EXERCISE DIRECTIONS: Print all of the data exactly as written.

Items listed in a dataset
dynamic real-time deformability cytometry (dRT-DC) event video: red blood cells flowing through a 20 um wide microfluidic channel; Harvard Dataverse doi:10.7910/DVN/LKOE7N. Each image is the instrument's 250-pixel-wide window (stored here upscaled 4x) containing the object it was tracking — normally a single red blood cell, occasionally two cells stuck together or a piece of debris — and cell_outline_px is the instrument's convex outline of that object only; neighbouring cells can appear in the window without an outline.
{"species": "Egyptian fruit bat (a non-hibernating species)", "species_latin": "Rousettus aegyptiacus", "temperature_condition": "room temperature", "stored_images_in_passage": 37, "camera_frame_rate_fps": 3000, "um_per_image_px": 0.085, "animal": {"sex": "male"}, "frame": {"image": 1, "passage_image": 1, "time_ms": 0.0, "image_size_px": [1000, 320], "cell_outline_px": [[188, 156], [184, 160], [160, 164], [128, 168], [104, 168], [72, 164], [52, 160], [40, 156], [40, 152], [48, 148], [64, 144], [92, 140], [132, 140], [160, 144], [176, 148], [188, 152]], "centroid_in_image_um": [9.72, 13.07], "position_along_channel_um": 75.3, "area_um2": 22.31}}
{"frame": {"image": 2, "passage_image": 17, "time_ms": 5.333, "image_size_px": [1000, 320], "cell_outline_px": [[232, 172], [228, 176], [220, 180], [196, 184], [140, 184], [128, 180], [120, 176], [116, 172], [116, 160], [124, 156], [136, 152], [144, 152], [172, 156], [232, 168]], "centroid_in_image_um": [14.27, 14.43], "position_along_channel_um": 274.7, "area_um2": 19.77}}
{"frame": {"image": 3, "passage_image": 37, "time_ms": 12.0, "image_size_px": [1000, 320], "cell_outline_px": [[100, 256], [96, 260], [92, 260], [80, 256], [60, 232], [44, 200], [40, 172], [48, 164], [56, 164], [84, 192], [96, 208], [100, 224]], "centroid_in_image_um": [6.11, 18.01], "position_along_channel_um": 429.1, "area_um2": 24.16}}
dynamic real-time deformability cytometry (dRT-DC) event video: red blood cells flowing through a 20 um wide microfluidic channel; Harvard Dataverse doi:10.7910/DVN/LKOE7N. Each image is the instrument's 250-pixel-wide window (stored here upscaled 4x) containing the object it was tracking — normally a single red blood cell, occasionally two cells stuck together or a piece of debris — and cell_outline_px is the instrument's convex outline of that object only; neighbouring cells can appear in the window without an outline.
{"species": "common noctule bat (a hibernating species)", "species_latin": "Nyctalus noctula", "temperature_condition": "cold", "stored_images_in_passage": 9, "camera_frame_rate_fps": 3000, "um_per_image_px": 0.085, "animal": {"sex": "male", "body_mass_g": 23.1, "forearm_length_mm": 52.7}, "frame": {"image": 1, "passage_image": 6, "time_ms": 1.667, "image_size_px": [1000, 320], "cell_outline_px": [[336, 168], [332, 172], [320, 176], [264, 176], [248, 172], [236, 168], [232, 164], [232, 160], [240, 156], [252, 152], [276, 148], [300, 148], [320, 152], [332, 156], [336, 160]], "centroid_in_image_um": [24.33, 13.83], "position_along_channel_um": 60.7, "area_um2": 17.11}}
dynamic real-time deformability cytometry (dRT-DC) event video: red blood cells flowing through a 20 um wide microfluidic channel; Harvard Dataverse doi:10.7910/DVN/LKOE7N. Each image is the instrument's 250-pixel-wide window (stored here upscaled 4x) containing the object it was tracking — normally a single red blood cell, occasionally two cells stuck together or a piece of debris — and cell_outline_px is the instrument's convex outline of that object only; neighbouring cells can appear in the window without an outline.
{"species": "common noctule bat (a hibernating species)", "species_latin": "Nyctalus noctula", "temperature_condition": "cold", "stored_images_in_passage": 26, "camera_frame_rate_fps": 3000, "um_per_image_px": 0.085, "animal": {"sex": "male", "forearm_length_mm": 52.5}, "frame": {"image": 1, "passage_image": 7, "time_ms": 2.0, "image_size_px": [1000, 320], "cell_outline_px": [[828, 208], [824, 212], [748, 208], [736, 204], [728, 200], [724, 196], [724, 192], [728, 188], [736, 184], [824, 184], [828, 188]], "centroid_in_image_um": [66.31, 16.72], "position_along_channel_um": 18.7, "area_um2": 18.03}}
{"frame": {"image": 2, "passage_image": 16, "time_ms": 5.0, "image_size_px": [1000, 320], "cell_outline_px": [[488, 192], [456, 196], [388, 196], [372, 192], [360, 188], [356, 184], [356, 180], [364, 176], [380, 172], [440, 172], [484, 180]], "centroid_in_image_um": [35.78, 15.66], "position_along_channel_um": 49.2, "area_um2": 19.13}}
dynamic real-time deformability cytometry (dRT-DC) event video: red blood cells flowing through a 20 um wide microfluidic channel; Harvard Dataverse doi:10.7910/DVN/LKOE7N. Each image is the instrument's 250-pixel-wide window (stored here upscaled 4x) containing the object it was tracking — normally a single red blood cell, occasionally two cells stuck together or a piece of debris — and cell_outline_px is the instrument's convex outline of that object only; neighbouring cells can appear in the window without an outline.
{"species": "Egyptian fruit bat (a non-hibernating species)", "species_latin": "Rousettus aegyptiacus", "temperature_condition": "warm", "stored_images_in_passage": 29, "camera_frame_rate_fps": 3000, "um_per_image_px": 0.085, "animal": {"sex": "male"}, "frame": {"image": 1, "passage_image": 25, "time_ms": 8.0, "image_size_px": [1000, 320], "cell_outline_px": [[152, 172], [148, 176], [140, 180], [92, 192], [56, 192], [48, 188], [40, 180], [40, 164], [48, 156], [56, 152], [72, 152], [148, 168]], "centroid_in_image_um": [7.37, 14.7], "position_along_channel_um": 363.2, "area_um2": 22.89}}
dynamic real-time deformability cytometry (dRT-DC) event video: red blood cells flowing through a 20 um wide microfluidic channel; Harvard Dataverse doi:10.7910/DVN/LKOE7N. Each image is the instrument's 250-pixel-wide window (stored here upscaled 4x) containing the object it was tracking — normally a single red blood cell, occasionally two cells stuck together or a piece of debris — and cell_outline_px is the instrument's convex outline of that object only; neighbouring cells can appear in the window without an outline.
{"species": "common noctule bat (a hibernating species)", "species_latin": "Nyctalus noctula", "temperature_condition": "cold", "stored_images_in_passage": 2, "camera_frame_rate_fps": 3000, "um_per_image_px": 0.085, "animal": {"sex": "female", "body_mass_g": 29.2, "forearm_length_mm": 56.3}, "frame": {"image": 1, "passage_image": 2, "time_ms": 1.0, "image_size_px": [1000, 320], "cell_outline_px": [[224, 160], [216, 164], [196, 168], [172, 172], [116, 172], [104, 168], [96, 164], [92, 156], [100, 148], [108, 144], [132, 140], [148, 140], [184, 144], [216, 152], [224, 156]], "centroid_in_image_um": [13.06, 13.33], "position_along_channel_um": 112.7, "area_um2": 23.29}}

RESPONSE TO THIS TASK:
dynamic real-time deformability cytometry (dRT-DC) event video: red blood cells flowing through a 20 um wide microfluidic channel; Harvard Dataverse doi:10.7910/DVN/LKOE7N. Each image is the instrument's 250-pixel-wide window (stored here upscaled 4x) containing the object it was tracking — normally a single red blood cell, occasionally two cells stuck together or a piece of debris — and cell_outline_px is the instrument's convex outline of that object only; neighbouring cells can appear in the window without an outline.
{"species": "Egyptian fruit bat (a non-hibernating species)", "species_latin": "Rousettus aegyptiacus", "temperature_condition": "room temperature", "stored_images_in_passage": 37, "camera_frame_rate_fps": 3000, "um_per_image_px": 0.085, "animal": {"sex": "male"}, "frame": {"image": 1, "passage_image": 1, "time_ms": 0.0, "image_size_px": [1000, 320], "cell_outline_px": [[188, 156], [184, 160], [160, 164], [128, 168], [104, 168], [72, 164], [52, 160], [40, 156], [40, 152], [48, 148], [64, 144], [92, 140], [132, 140], [160, 144], [176, 148], [188, 152]], "centroid_in_image_um": [9.72, 13.07], "position_along_channel_um": 75.3, "area_um2": 22.31}}
{"frame": {"image": 2, "passage_image": 17, "time_ms": 5.333, "image_size_px": [1000, 320], "cell_outline_px": [[232, 172], [228, 176], [220, 180], [196, 184], [140, 184], [128, 180], [120, 176], [116, 172], [116, 160], [124, 156], [136, 152], [144, 152], [172, 156], [232, 168]], "centroid_in_image_um": [14.27, 14.43], "position_along_channel_um": 274.7, "area_um2": 19.77}}
{"frame": {"image": 3, "passage_image": 37, "time_ms": 12.0, "image_size_px": [1000, 320], "cell_outline_px": [[100, 256], [96, 260], [92, 260], [80, 256], [60, 232], [44, 200], [40, 172], [48, 164], [56, 164], [84, 192], [96, 208], [100, 224]], "centroid_in_image_um": [6.11, 18.01], "position_along_channel_um": 429.1, "area_um2": 24.16}}
dynamic real-time deformability cytometry (dRT-DC) event video: red blood cells flowing through a 20 um wide microfluidic channel; Harvard Dataverse doi:10.7910/DVN/LKOE7N. Each image is the instrument's 250-pixel-wide window (stored here upscaled 4x) containing the object it was tracking — normally a single red blood cell, occasionally two cells stuck together or a piece of debris — and cell_outline_px is the instrument's convex outline of that object only; neighbouring cells can appear in the window without an outline.
{"species": "common noctule bat (a hibernating species)", "species_latin": "Nyctalus noctula", "temperature_condition": "cold", "stored_images_in_passage": 9, "camera_frame_rate_fps": 3000, "um_per_image_px": 0.085, "animal": {"sex": "male", "body_mass_g": 23.1, "forearm_length_mm": 52.7}, "frame": {"image": 1, "passage_image": 6, "time_ms": 1.667, "image_size_px": [1000, 320], "cell_outline_px": [[336, 168], [332, 172], [320, 176], [264, 176], [248, 172], [236, 168], [232, 164], [232, 160], [240, 156], [252, 152], [276, 148], [300, 148], [320, 152], [332, 156], [336, 160]], "centroid_in_image_um": [24.33, 13.83], "position_along_channel_um": 60.7, "area_um2": 17.11}}
dynamic real-time deformability cytometry (dRT-DC) event video: red blood cells flowing through a 20 um wide microfluidic channel; Harvard Dataverse doi:10.7910/DVN/LKOE7N. Each image is the instrument's 250-pixel-wide window (stored here upscaled 4x) containing the object it was tracking — normally a single red blood cell, occasionally two cells stuck together or a piece of debris — and cell_outline_px is the instrument's convex outline of that object only; neighbouring cells can appear in the window without an outline.
{"species": "common noctule bat (a hibernating species)", "species_latin": "Nyctalus noctula", "temperature_condition": "cold", "stored_images_in_passage": 26, "camera_frame_rate_fps": 3000, "um_per_image_px": 0.085, "animal": {"sex": "male", "forearm_length_mm": 52.5}, "frame": {"image": 1, "passage_image": 7, "time_ms": 2.0, "image_size_px": [1000, 320], "cell_outline_px": [[828, 208], [824, 212], [748, 208], [736, 204], [728, 200], [724, 196], [724, 192], [728, 188], [736, 184], [824, 184], [828, 188]], "centroid_in_image_um": [66.31, 16.72], "position_along_channel_um": 18.7, "area_um2": 18.03}}
{"frame": {"image": 2, "passage_image": 16, "time_ms": 5.0, "image_size_px": [1000, 320], "cell_outline_px": [[488, 192], [456, 196], [388, 196], [372, 192], [360, 188], [356, 184], [356, 180], [364, 176], [380, 172], [440, 172], [484, 180]], "centroid_in_image_um": [35.78, 15.66], "position_along_channel_um": 49.2, "area_um2": 19.13}}
dynamic real-time deformability cytometry (dRT-DC) event video: red blood cells flowing through a 20 um wide microfluidic channel; Harvard Dataverse doi:10.7910/DVN/LKOE7N. Each image is the instrument's 250-pixel-wide window (stored here upscaled 4x) containing the object it was tracking — normally a single red blood cell, occasionally two cells stuck together or a piece of debris — and cell_outline_px is the instrument's convex outline of that object only; neighbouring cells can appear in the window without an outline.
{"species": "Egyptian fruit bat (a non-hibernating species)", "species_latin": "Rousettus aegyptiacus", "temperature_condition": "warm", "stored_images_in_passage": 29, "camera_frame_rate_fps": 3000, "um_per_image_px": 0.085, "animal": {"sex": "male"}, "frame": {"image": 1, "passage_image": 25, "time_ms": 8.0, "image_size_px": [1000, 320], "cell_outline_px": [[152, 172], [148, 176], [140, 180], [92, 192], [56, 192], [48, 188], [40, 180], [40, 164], [48, 156], [56, 152], [72, 152], [148, 168]], "centroid_in_image_um": [7.37, 14.7], "position_along_channel_um": 363.2, "area_um2": 22.89}}
dynamic real-time deformability cytometry (dRT-DC) event video: red blood cells flowing through a 20 um wide microfluidic channel; Harvard Dataverse doi:10.7910/DVN/LKOE7N. Each image is the instrument's 250-pixel-wide window (stored here upscaled 4x) containing the object it was tracking — normally a single red blood cell, occasionally two cells stuck together or a piece of debris — and cell_outline_px is the instrument's convex outline of that object only; neighbouring cells can appear in the window without an outline.
{"species": "common noctule bat (a hibernating species)", "species_latin": "Nyctalus noctula", "temperature_condition": "cold", "stored_images_in_passage": 2, "camera_frame_rate_fps": 3000, "um_per_image_px": 0.085, "animal": {"sex": "female", "body_mass_g": 29.2, "forearm_length_mm": 56.3}, "frame": {"image": 1, "passage_image": 2, "time_ms": 1.0, "image_size_px": [1000, 320], "cell_outline_px": [[224, 160], [216, 164], [196, 168], [172, 172], [116, 172], [104, 168], [96, 164], [92, 156], [100, 148], [108, 144], [132, 140], [148, 140], [184, 144], [216, 152], [224, 156]], "centroid_in_image_um": [13.06, 13.33], "position_along_channel_um": 112.7, "area_um2": 23.29}}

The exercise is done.